The TRIA Program Reauthorization Act of 2026 extends the Terrorism Risk Insurance Program through 2034 and updates the certification process for acts of terrorism.
Mike Flood
Representative
NE-1
The TRIA Program Reauthorization Act of 2026 extends the Terrorism Risk Insurance Program through December 31, 2034. The bill also streamlines the certification process for acts of terrorism by updating monetary thresholds, establishing a 90-day decision deadline, and implementing new public notice requirements. Additionally, it includes technical amendments to ensure the program's continued operational accuracy.
The TRIA Program Reauthorization Act of 2026 keeps a massive safety net under the commercial insurance market by extending the Terrorism Risk Insurance Program (TRIP) for an additional eight years. Originally designed to keep the economy stable after 9/11, this program ensures that if a major act of terrorism occurs, the federal government shares the financial burden with private insurers. Without this backstop, many insurance companies would likely stop offering terrorism coverage altogether, making it nearly impossible for developers to get loans for new office buildings or for stadium owners to protect their venues. The bill locks this system in place until December 31, 2034, providing a decade of predictability for the real estate and construction industries.
One of the biggest shifts in this bill is how we define a ‘certified’ act of terrorism. Under SEC. 3, the government is raising the financial stakes. For any event occurring before 2029, the total insured losses across the country must hit $5 million before the Treasury Secretary can officially certify it as an act of terrorism. Starting in 2029, that bar jumps to $10 million. For a small business owner in a city, this means that a localized incident with relatively low damage might not trigger federal intervention, leaving it to be handled under standard insurance rules. However, for massive events that impact entire blocks or infrastructure, these thresholds ensure the federal government’s checkbook is ready to help cover the fallout.
In the past, the process for the government to officially label an event as 'terrorism' could be a bureaucratic waiting game. This bill fixes that by imposing a strict 90-day deadline. If the Secretary of the Treasury doesn't make a certification decision within 90 days of starting the review, the act is automatically not certified. This is a win for transparency and speed; it means insurance companies and property owners won't be left in legal limbo for months wondering if federal funds are coming.
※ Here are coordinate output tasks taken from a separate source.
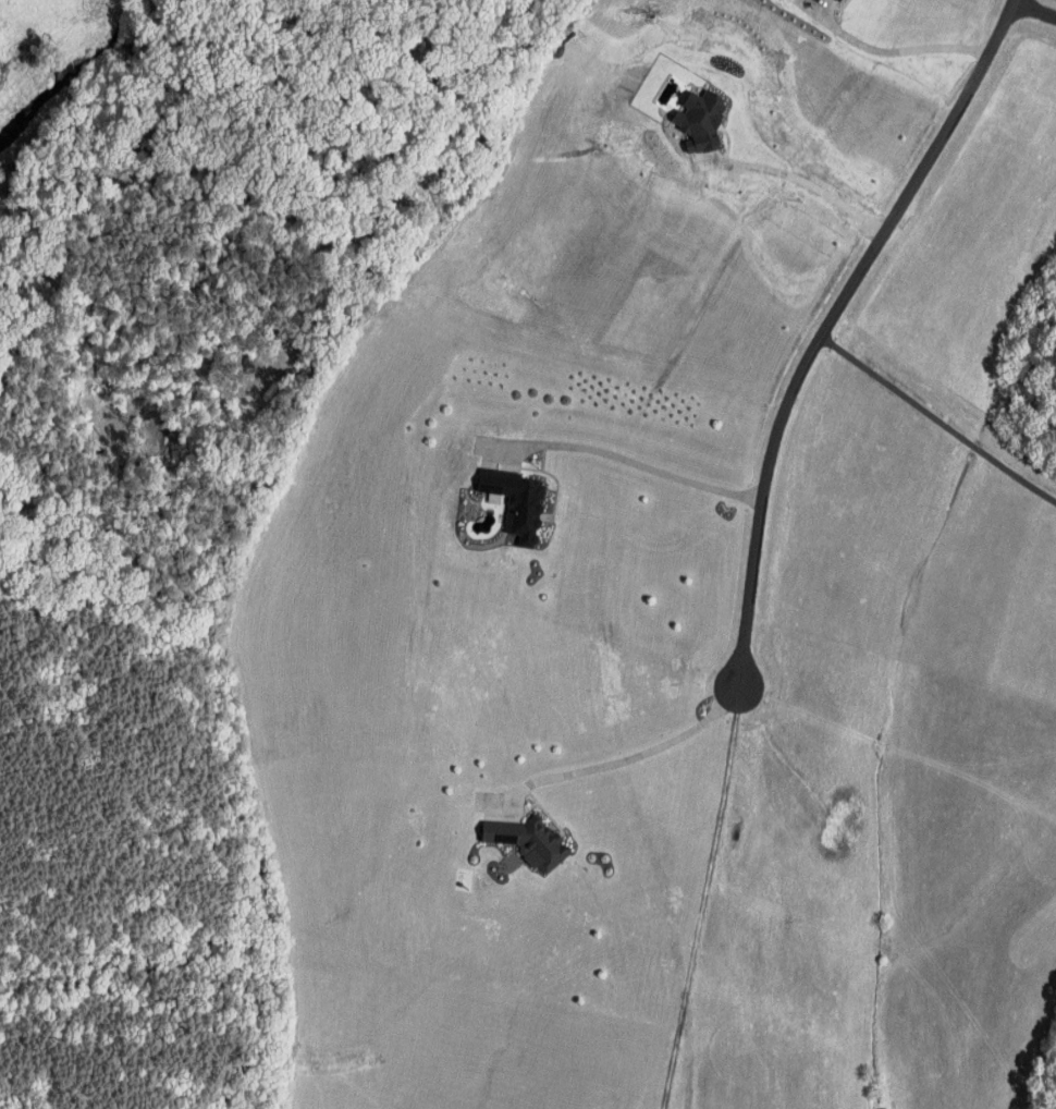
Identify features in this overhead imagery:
building: (839, 0)
road: (1034, 7)
road: (895, 52)
road: (829, 324)
road: (938, 419)
road: (625, 451)
road: (545, 454)
building: (512, 488)
road: (556, 496)
road: (615, 757)
building: (521, 832)

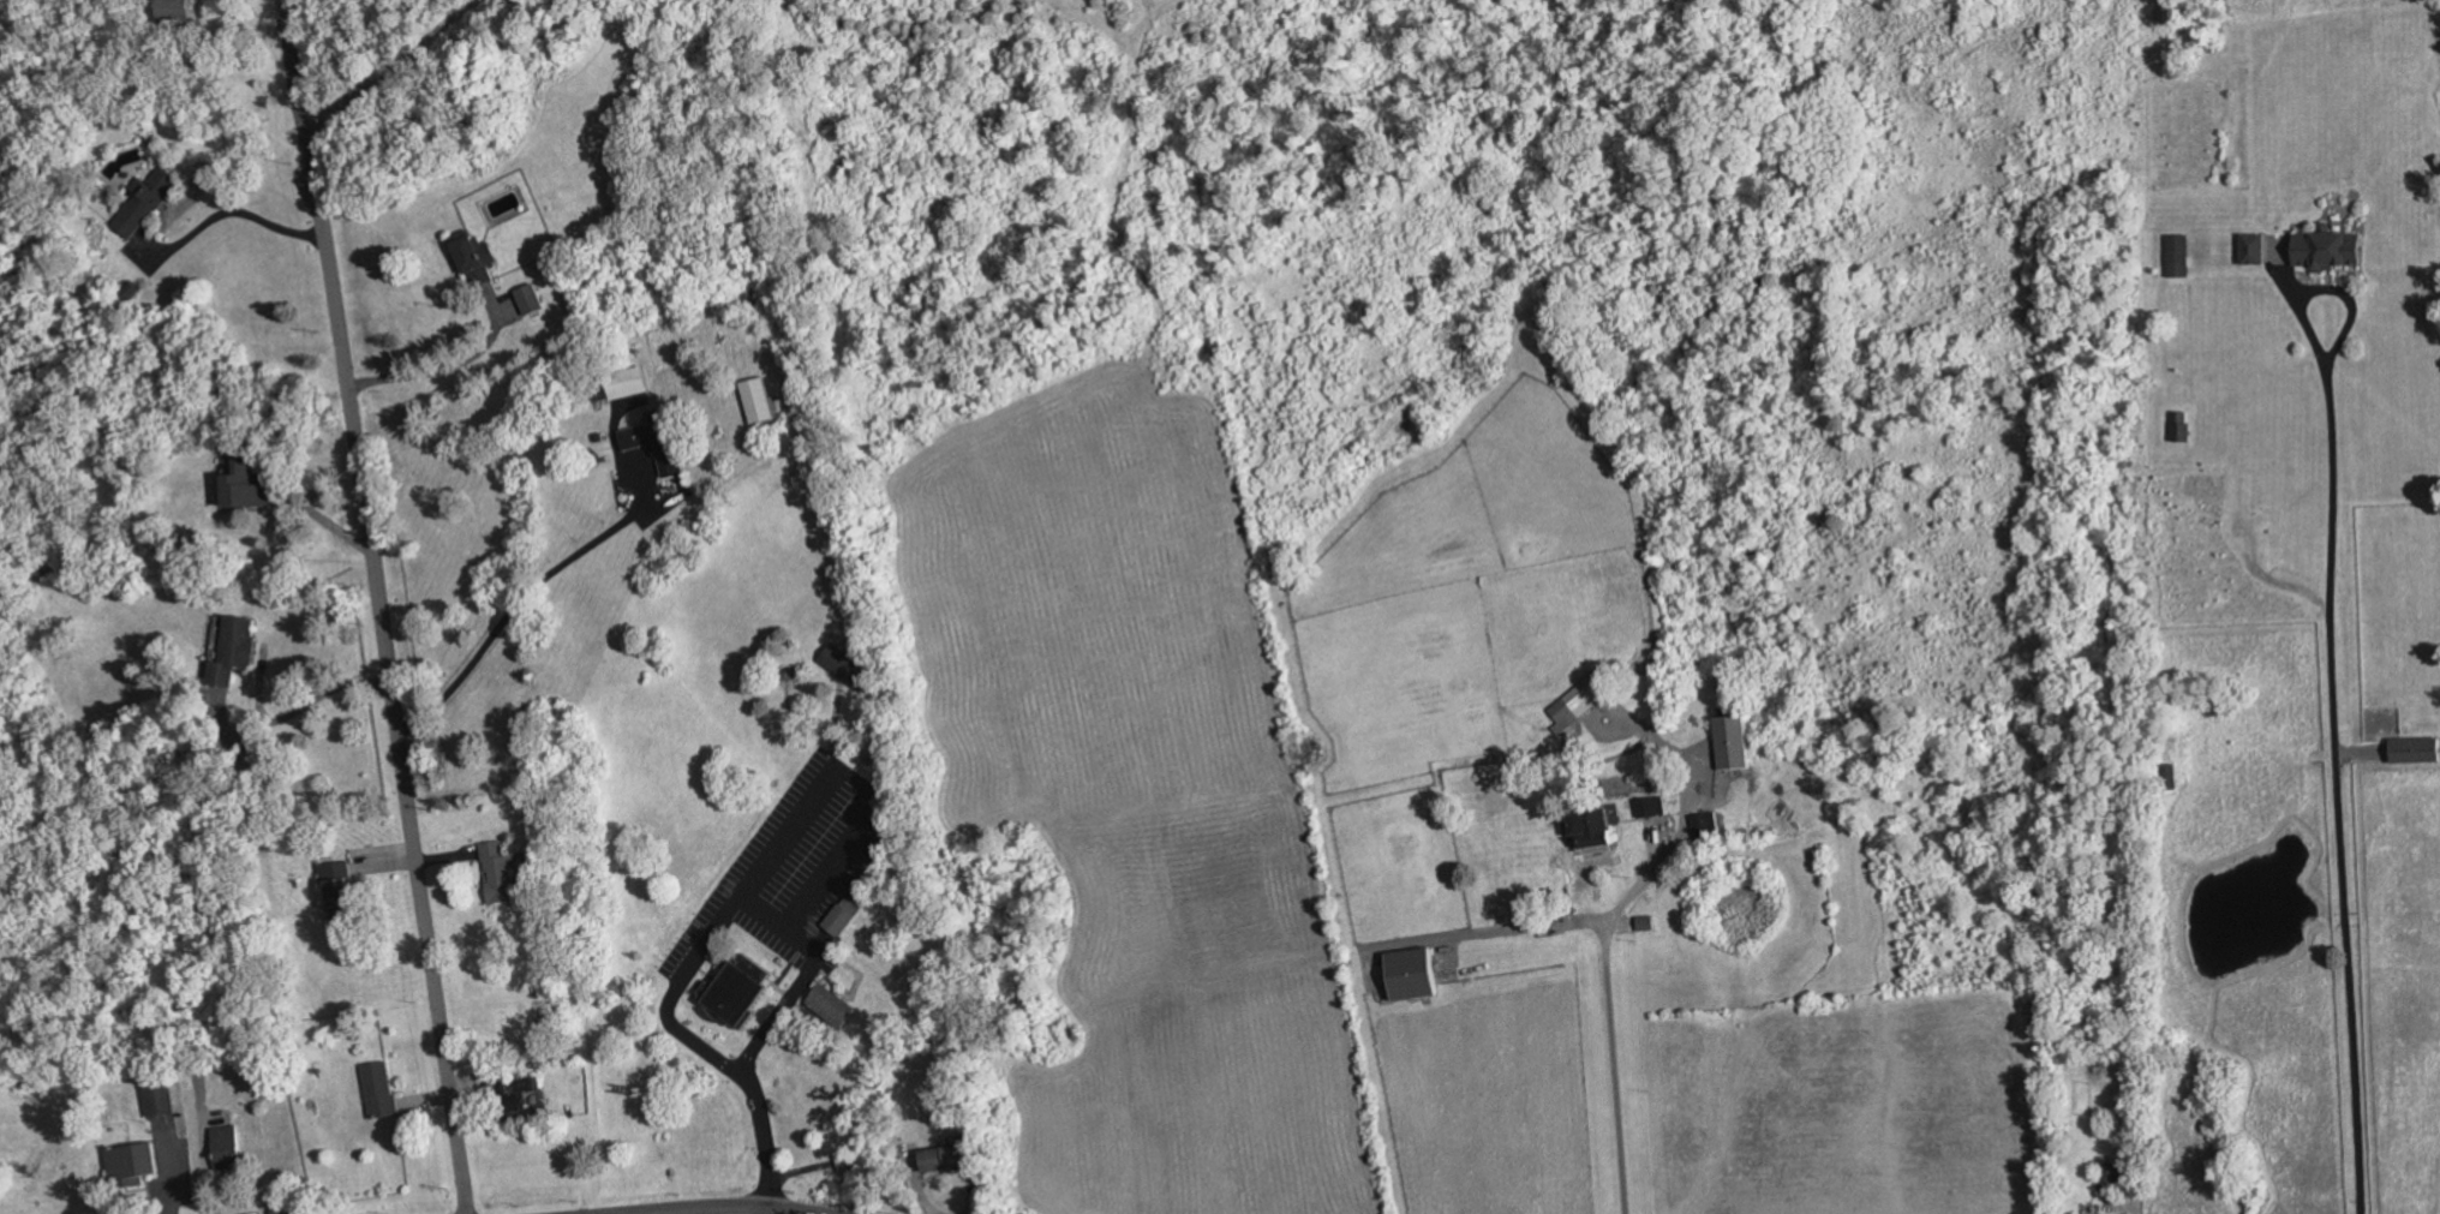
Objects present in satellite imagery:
building: (175, 8)
road: (396, 71)
building: (143, 202)
road: (223, 208)
building: (2253, 248)
building: (2329, 249)
building: (2179, 255)
building: (474, 258)
building: (130, 291)
building: (530, 299)
road: (439, 367)
building: (627, 383)
building: (758, 400)
building: (2182, 426)
road: (2333, 439)
building: (657, 441)
building: (244, 487)
road: (517, 601)
road: (380, 606)
building: (233, 650)
building: (846, 667)
road: (303, 704)
building: (1733, 743)
building: (2415, 750)
building: (2169, 777)
road: (856, 785)
building: (1652, 807)
building: (1707, 825)
building: (1594, 828)
building: (501, 875)
building: (339, 891)
building: (843, 916)
road: (2345, 916)
building: (1646, 923)
road: (1527, 927)
road: (693, 954)
building: (1413, 974)
building: (740, 990)
building: (832, 1006)
road: (1608, 1014)
building: (380, 1090)
building: (517, 1098)
building: (159, 1100)
building: (226, 1147)
building: (944, 1159)
road: (204, 1162)
building: (132, 1166)
building: (2110, 1179)
road: (969, 1195)
road: (2139, 1205)
road: (725, 1207)
building: (286, 1209)

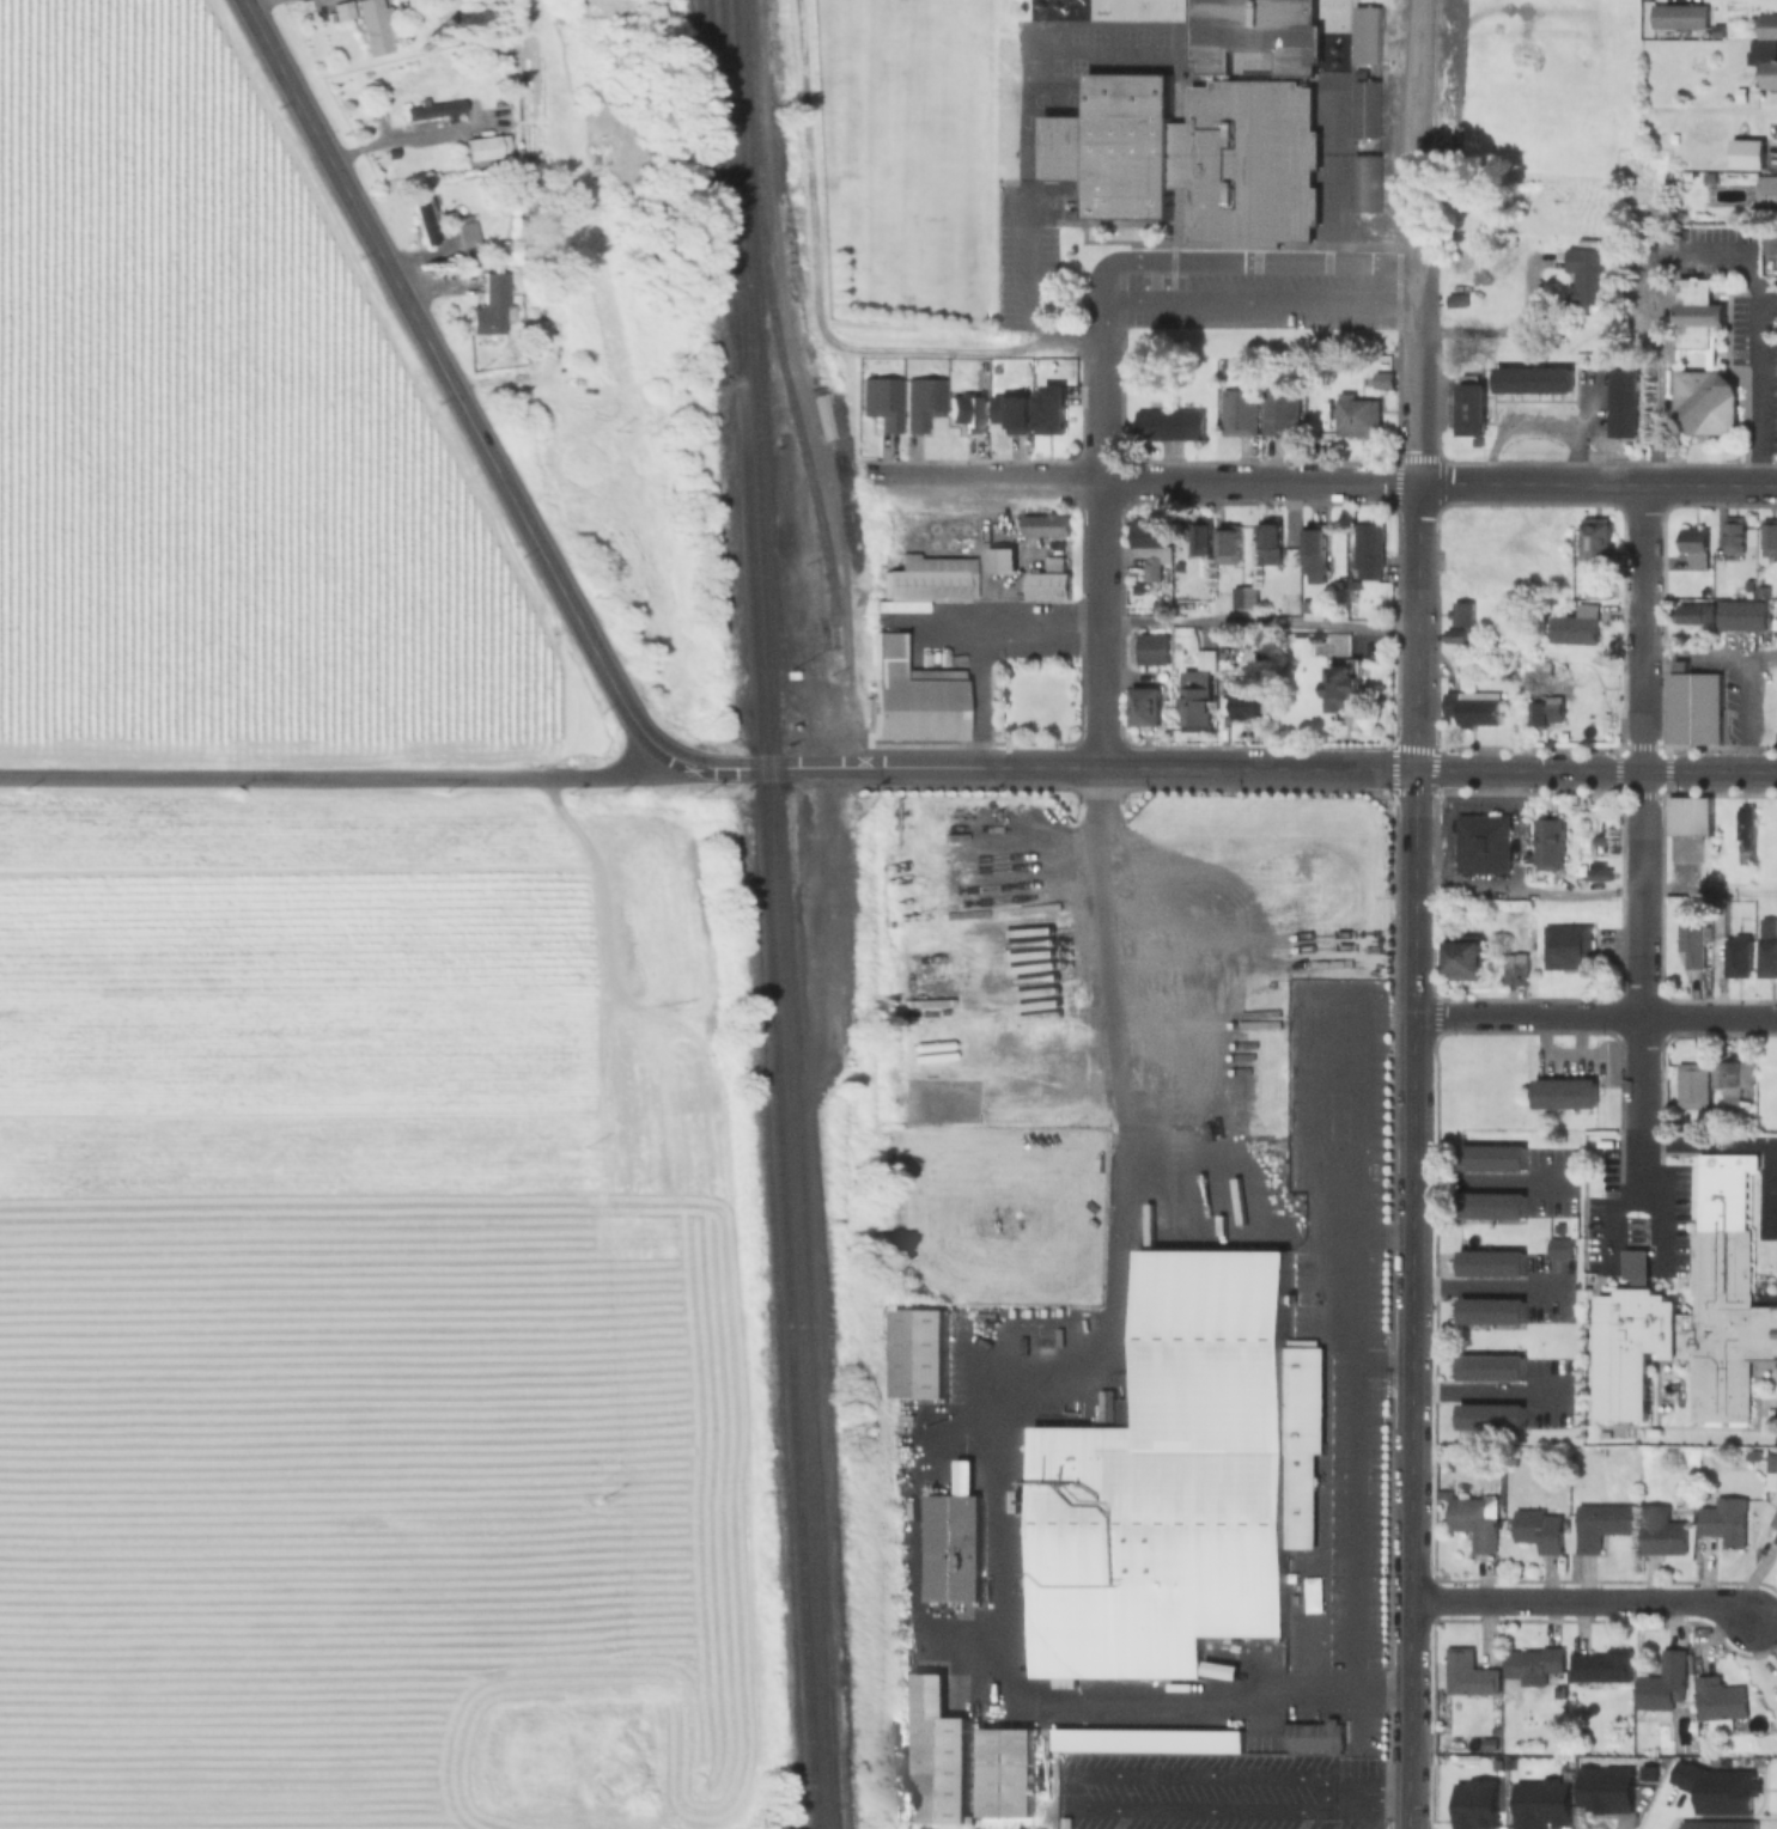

To keep everyone in the loop, the bill also requires a notice to be published in the Federal Register within 30 days of the government starting an evaluation, so the public knows exactly when the clock starts ticking.
By extending key program dates and cleaning up the legal language—like officially changing the name to the ‘Terrorism Risk Insurance Program’—the bill aims to prevent market panics. For the average worker, this might seem like high-level finance, but it has a direct impact on the physical world. If a developer wants to build a new apartment complex or a tech company wants to open a new headquarters, their lenders require terrorism insurance. By keeping this program alive through 2034, the bill ensures that these large-scale projects can continue to get financing, which keeps construction crews working and local economies growing without the fear that an unpredictable event could bankrupt the entire system.